Qui ne se produisit pas. Comme s’il devinait qu’une menace flottait dans l’air, Roncelin de Fos se tint continuellement à moins de cinq pas de Sonnac, dans l’entourage immédiat que composaient les dignitaires. Ce qu’il était visiblement… Et la galère aux voiles frappées de la haute croix rouge repartit paisiblement pour Saint-Jean-d’Acre…
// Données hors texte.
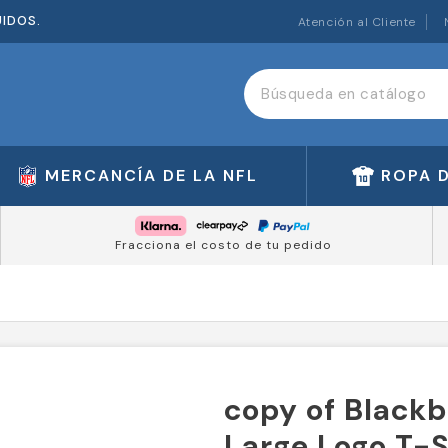
UIDOS.
Atención al Cliente
MERCANCÍA DE LA NFL
ROPA 
Fracciona el costo de tu pedido
copy of Black
Large Logo T-S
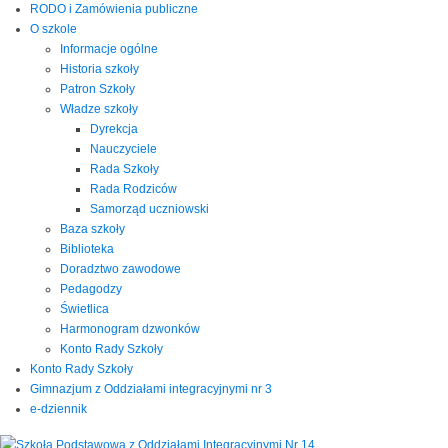
RODO i Zamówienia publiczne
O szkole
Informacje ogólne
Historia szkoły
Patron Szkoły
Władze szkoły
Dyrekcja
Nauczyciele
Rada Szkoły
Rada Rodziców
Samorząd uczniowski
Baza szkoły
Biblioteka
Doradztwo zawodowe
Pedagodzy
Świetlica
Harmonogram dzwonków
Konto Rady Szkoły
Konto Rady Szkoły
Gimnazjum z Oddziałami integracyjnymi nr 3
e-dziennik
Peu après Noël, d’étranges nouvelles parvinrent aux croisés sous l’aspect d’un dominicain français, André de Longjumeau, qui était allé jusque dans les monts de Caucase visiter les Mongols afin de s’y renseigner sur les chrétiens de ces lointaines contrées dont on disait qu’il en existait même dans les troupes des descendants de Gengis Khan. Il fut rejoint peu après par deux voyageurs de la région de Mossoul – chrétiens eux aussi ! – que le chef mongol Baidjou avait chargé d’un message pour le roi de France. Et combien surprenant puisqu’il évoquait la possibilité d’une alliance entre les Francs et les Mongols contre les fils de l’Islam. Cette nouvelle souleva un instant l’enthousiasme sauf chez le Roi qui l’accueillit avec méfiance. Cependant, par courtoisie envers le khan, il fit préparer une tente-chapelle décorée des scènes de la vie du Christ et la remit à André de Longjumeau pour qu’il la lui porte. Quant aux accords proposés, la distance entre les interlocuteurs éventuels était trop grande pour que l’on pût discuter valablement et Louis espérait bien que l’on aurait quitté Chypre bien avant que le dominicain eût accompli sa mission, car le séjour dans l’île commençait à lui peser. L’armée était immobilisée au bord de la mer depuis trop longtemps. Les mœurs s’y relâchaient et surtout la maladie s’y mettait. Une épidémie de dysenterie – ce fléau des armées occidentales en Orient ! – se déclara. Elle emporta près de quatre cents chevaliers et sergents, sans épargner de hauts seigneurs comme le sire de Bourbon, le comte de Vendôme et le noble Jean de Montfort qui, arrivé en octobre avec le vicomte de Châteaudun, mourut avant la fin de l’hiver en odeur de sainteté. Il fallait en finir.